On Sunday, Lebanese troops fought running battles with Fatah al-Islam militants in the camp and in Tripoli, staging a daylight assault on a building in the northern port city where fighters were holed up.

The army said the clashes erupted after militants staged an attack on a military post outside Nahr al-Bared, home to about 22,000 of Lebanon's estimated 400,000 Palestinian refugees.

In total on Sunday, 27 soldiers lost their lives and 17 gunmen were also reported killed, in addition to a civilian and a Palestinian refugee.

A senior security official said government forces found the bodies of 10 Islamists, including Saddam Hajj Dib who was wanted over a plot to blow up trains in Germany last July, in the building stormed on Sunday.

Another was identified as Abu Yazan, Fatah Al-Islam's number three, who the official said was responsible for bus bombings in a Christian village in February that killed three people.

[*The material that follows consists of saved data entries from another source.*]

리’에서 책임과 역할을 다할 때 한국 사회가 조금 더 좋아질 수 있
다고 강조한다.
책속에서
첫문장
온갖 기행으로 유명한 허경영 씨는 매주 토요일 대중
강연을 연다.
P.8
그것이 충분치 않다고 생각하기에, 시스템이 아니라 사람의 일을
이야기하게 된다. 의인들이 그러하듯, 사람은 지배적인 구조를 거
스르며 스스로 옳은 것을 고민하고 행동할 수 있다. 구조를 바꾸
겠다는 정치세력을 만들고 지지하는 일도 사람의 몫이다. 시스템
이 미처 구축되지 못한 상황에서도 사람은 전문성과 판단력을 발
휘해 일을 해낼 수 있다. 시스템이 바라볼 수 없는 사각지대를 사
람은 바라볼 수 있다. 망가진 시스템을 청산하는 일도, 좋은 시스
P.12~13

Local media reported that Arab nationals were among the casualties in the ranks of Fatah Al-Islam.

"We will not allow anyone to harm our unity and our determination to enforce law and order on all Lebanese territories and on all those living inside and outside the camps," Prime Minister Fuad Siniora said on Sunday.

His Western-backed government has been paralysed for months by an acute political crisis pitting opponents of former power broker Damascus against pro-Syrian factions.

The German presidency of the European Union condemned the bloodshed and called for the disarmament of militias in Lebanon while France voiced solidarity with the government.